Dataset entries
Content starts
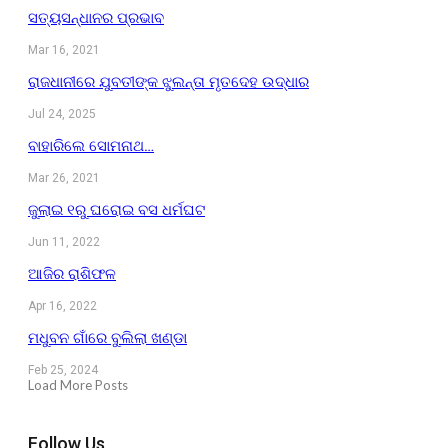
ସତ୍ୟସନ୍ଧାନର ପ୍ରଭାବ
Mar 16, 2021
ରାଜଧାନୀରେ ଯୁବତୀଙ୍କ ଝୁଲନ୍ତା ମୃତଦେହ ଉଦ୍ଧାର
Jul 24, 2025
ବାହାରିଲେ ସୋମନାଥ…
Mar 26, 2021
ଜୁଲାଇ ୧ରୁ ଘରୋଇ ବସ ଧର୍ମଘଟ
Jun 11, 2022
ଆଜିର ରାଶିଫଳ
Apr 16, 2022
ମଧୁବନ ଗାଁରେ ବୁଲିଲା ଖଣ୍ଡା
Feb 25, 2024
Load More Posts
Follow Us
Content ends
WORK INSTRUCTION →
Write out exactly the lines of the entries above that run from the line containing "ଆଜିର ରାଶିଫଳ" through the last line, including both.

ANSWER AREA →
ଆଜିର ରାଶିଫଳ
Apr 16, 2022
ମଧୁବନ ଗାଁରେ ବୁଲିଲା ଖଣ୍ଡା
Feb 25, 2024
Load More Posts
Follow Us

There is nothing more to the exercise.